サンジはホールに入ってすぐに驚いたように声を上げた。ぶつぶつ言いながら飾られた絵画や彫刻に見入っている。わかるのかどうか怪しいものだと思いながら、ゾロはそれを眺めていた。値の張るものには違いないが、興味のないゾロには価値などなきに等しい。
 サンジは食卓につくとまた目を丸くして見入った。ご飯、味噌汁、刺身、焼き魚、煮物、漬物。他にもいろいろと、いくつかの小鉢に分けられて美しく盛り付けられている。
「ビューティフル…」
 その声に中年の家政婦はにっこりと微笑んだ。ゾロがひとりで暮らし始めてからずっと通ってくれている家政婦だ。
 家政婦は全部で三人いて、午前午後と、交代で通ってくる。午前は朝七時から午後十二時半までで、朝食と昼食、洗濯、掃除をし、午後十二時半から午後六時まで、掃除と、夕食の支度をする。家政婦同士で話し合いながらいろいろまわしているようだが、ゾロには細かい事は良く分からない。土日は基本的に休みだが、どういうわけか交代で、三人のうちの誰かひとりが土曜の午前だけやってきて、休みの間に不足の無いように冷蔵庫の中身を整えてくれる。

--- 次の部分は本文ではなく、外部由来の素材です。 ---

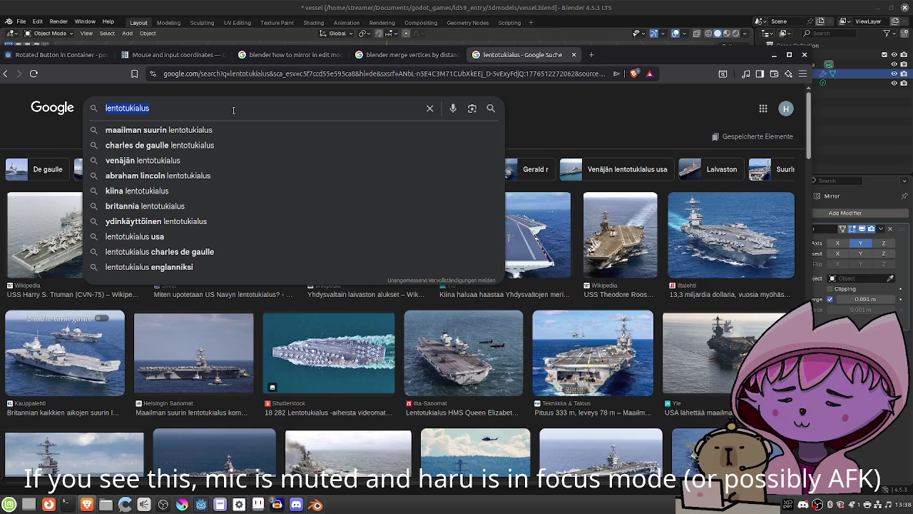
key("BackSpace")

「メシは家政婦によってメニューが分かれてんだ。あいにく今日は和食だから、食いにくかったら言え。他のもんにしてやるよ。…なんかあるんだろ?」
 家政婦に向かって問いかけると、一応用意してございます、と答える。
「これでいい。いただきます」
 ゾロが食べ始めるのと同時にサンジも箸を持ち上げたが、そこで不思議そうに家政婦を見つめた。帰り支度をして部屋を出ようとしていた家政婦ははっとしたように顔の前で手を振って苦笑いだ。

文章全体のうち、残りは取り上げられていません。